• _PASSAGE FOR REVIEW_
=-=-=

In [8]:
##Import some modules used for this notebook.
import os, sys, shutil
import numpy as np
import itertools as it
import copy as cp
import pickle

In [28]:
##Print a dir_list which is a list of ectracted parameters.
##The parameters are made by ./parameter/MakePickleOfParam.ipynb.
dir_list = np.loadtxt("param_list.txt", dtype = "str")
for i in range(len(dir_list)):
    print("{}. {}".format(i, dir_list[i]))

##Input index-number of param_list.txt in dir_num to select it.
##Load the parameters of host-halo and sub-halo.
dir_num = int(input("\nSelect index>> "))
with open("parameters/" + dir_list[dir_num], mode = "rb") as f:
    param = pickle.load(f)
with open("parameters/host_" + dir_list[dir_num], mode = "rb") as f:
    host_param = pickle.load(f)

##The list of used parameters and host-halo.
param_list = list(param.keys())
mainbranch_list = list(param[param_list[0]].keys())
print(param_list)
print(mainbranch_list)

0. param_1e+6_1e+18_ScaleFactor_ID_pid_Mvir_Rvir_x_vx_MW039_MW038.pickle
1. param_1e+7_1e+18_ScaleFactor_ID_pid_Mvir_Rvir_x_vx_MW039_MW038.pickle

Select index>> 0
['ScaleFactor', 'ID', 'pid', 'Mvir', 'Rvir', 'x', 'vx']
['mainbranch_MW039.csv', 'mainbranch_MW038.csv']


In [106]:
##Get zacc of each sub-halo as acc_sf(Data type is dictionary).
##The zacc is a time when ID of host-halo and pid of sub-halo match.
acc_sf = {}
for m_key in mainbranch_list:
    acc_sf[m_key] = []
    for idx, parameter in enumerate(param["pid"][m_key]):
        for i in range(parameter.size):
            host_i = host_param["ID"][m_key].size - parameter.size + i
            if host_param["ID"][m_key][host_i] == parameter[i]:
                acc_sf[m_key].append(i)

=-=-=

• _DATA EXTRACT_
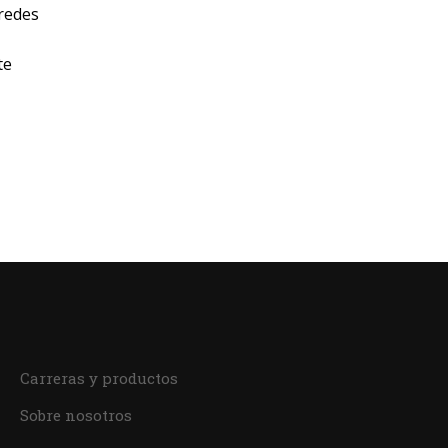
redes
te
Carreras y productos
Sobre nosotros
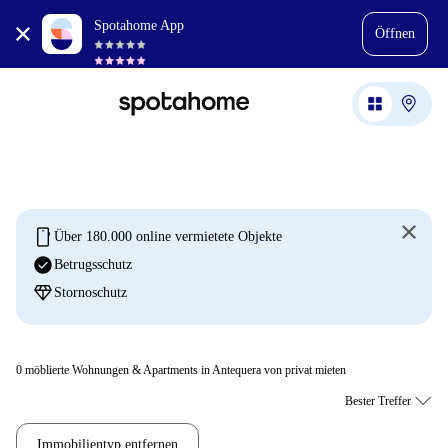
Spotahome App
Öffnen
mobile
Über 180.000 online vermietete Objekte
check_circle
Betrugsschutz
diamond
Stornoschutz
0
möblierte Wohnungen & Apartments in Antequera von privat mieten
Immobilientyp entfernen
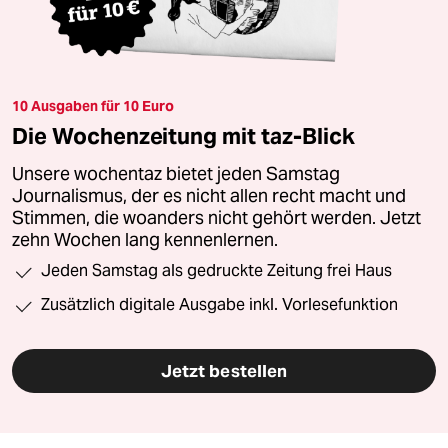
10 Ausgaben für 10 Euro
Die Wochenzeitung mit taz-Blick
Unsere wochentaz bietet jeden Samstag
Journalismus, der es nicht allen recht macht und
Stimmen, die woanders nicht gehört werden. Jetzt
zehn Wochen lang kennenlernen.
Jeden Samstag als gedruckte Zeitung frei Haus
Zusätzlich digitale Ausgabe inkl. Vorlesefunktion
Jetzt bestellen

=-=-=

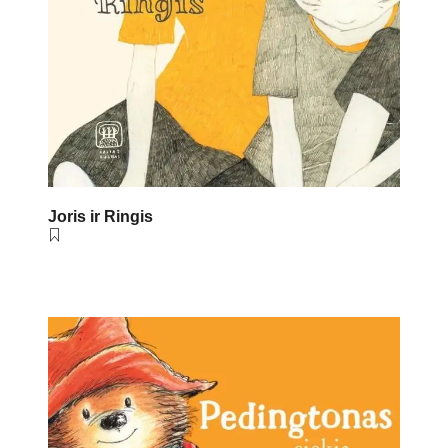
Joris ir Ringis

=-=-=

• _ABOUT THIS TASK_
Retype everything in the notebook from "##Load the parameters" down to "print(mainbranch_list)". The items play no part in this work.

• _EXERCISE RESULT_
##Load the parameters of host-halo and sub-halo.
dir_num = int(input("\nSelect index>> "))
with open("parameters/" + dir_list[dir_num], mode = "rb") as f:
    param = pickle.load(f)
with open("parameters/host_" + dir_list[dir_num], mode = "rb") as f:
    host_param = pickle.load(f)

##The list of used parameters and host-halo.
param_list = list(param.keys())
mainbranch_list = list(param[param_list[0]].keys())
print(param_list)
print(mainbranch_list)